====== RECORDS TO USE ======
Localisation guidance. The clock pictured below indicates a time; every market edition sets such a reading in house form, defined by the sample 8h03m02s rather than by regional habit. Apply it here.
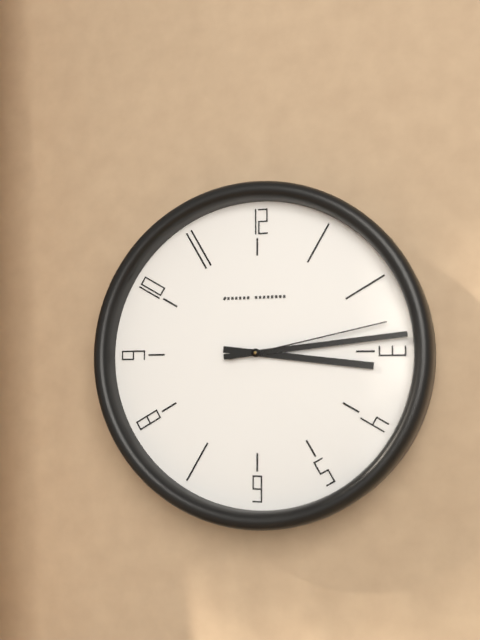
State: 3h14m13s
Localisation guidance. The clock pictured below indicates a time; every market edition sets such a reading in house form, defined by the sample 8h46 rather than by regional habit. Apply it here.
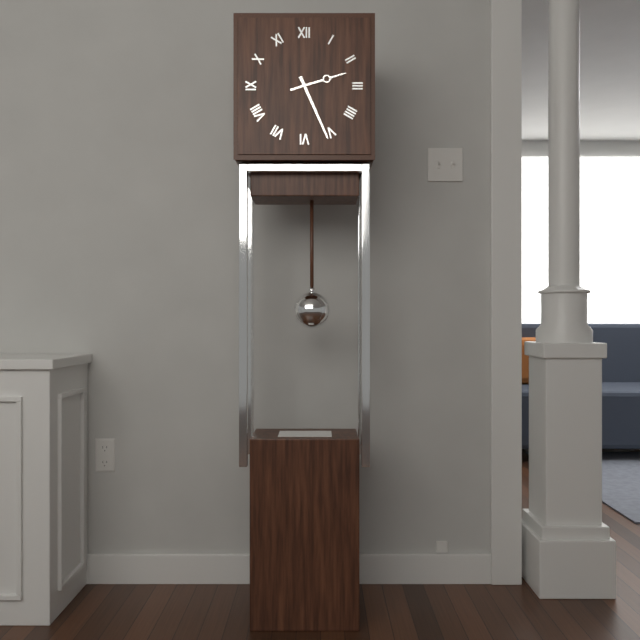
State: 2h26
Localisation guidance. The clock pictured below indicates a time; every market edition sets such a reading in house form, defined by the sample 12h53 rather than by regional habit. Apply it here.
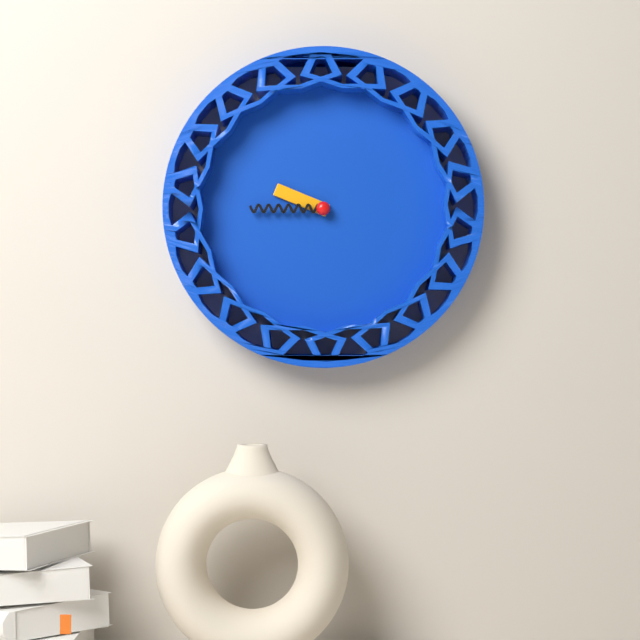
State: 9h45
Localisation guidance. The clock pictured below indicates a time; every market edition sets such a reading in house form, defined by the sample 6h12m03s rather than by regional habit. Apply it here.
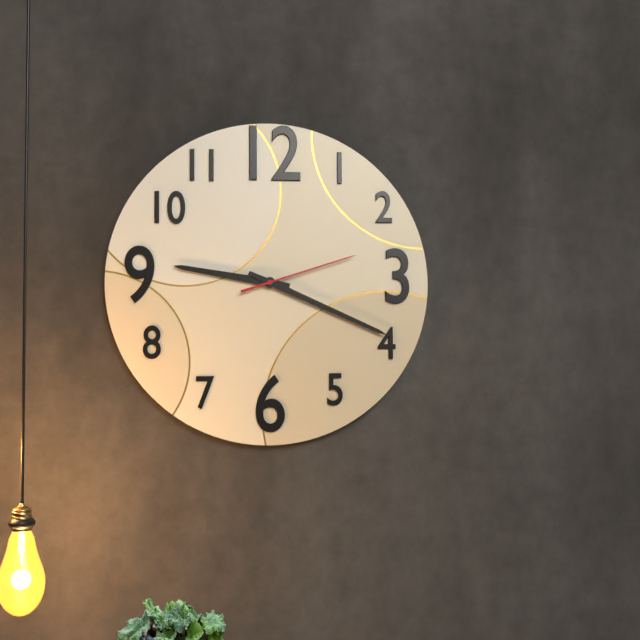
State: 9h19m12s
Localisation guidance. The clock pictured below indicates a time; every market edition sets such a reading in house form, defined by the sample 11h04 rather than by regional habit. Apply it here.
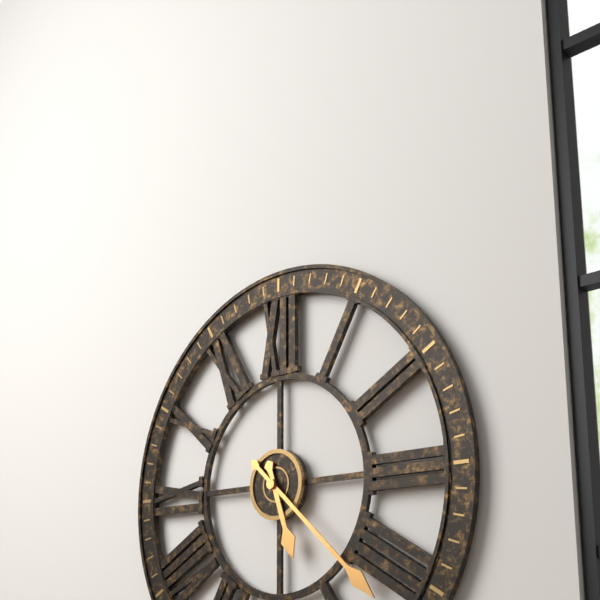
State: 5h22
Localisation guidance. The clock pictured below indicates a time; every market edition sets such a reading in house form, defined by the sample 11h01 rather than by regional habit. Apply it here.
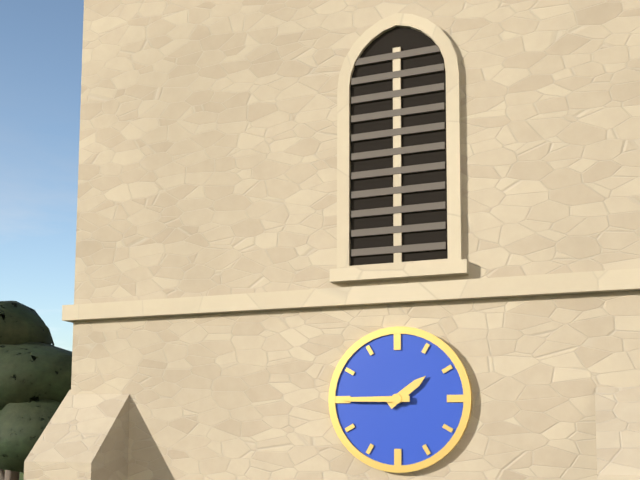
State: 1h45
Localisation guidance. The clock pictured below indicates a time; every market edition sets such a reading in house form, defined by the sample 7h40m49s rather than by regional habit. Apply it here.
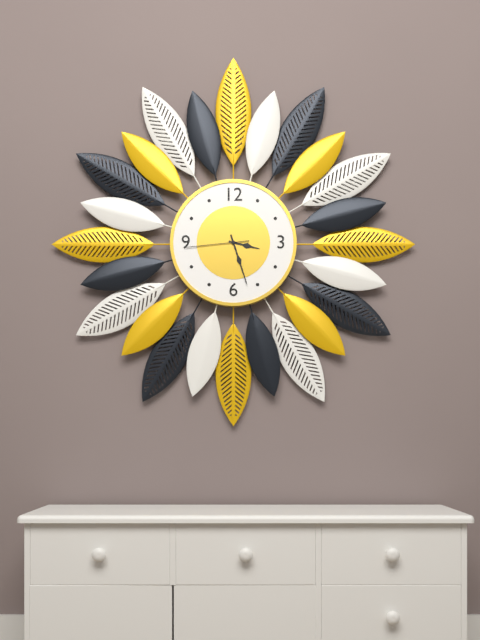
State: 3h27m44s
======
====== RECORDS TO USE ======
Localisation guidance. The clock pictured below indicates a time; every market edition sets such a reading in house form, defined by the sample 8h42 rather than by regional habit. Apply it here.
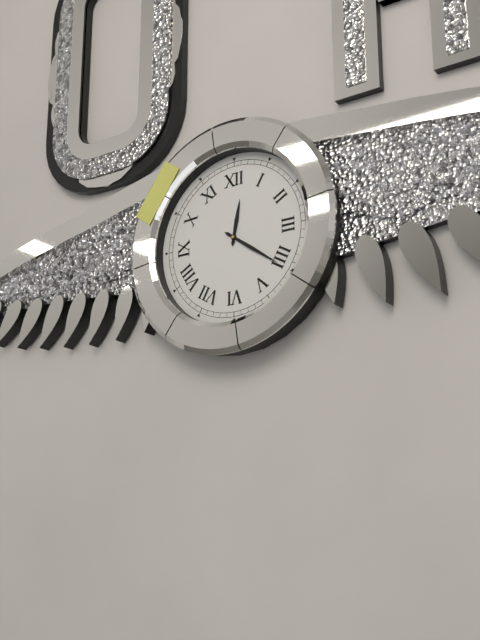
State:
======
TASK DIRECTIONS
Copy the material above word for word, from the line containing "the sample 11h04" through the line containing "State: 3h27m44s", including both of those lines. Leave the pictures out.

FINISHED EXERCISE
Localisation guidance. The clock pictured below indicates a time; every market edition sets such a reading in house form, defined by the sample 11h04 rather than by regional habit. Apply it here.
State: 5h22
Localisation guidance. The clock pictured below indicates a time; every market edition sets such a reading in house form, defined by the sample 11h01 rather than by regional habit. Apply it here.
State: 1h45
Localisation guidance. The clock pictured below indicates a time; every market edition sets such a reading in house form, defined by the sample 7h40m49s rather than by regional habit. Apply it here.
State: 3h27m44s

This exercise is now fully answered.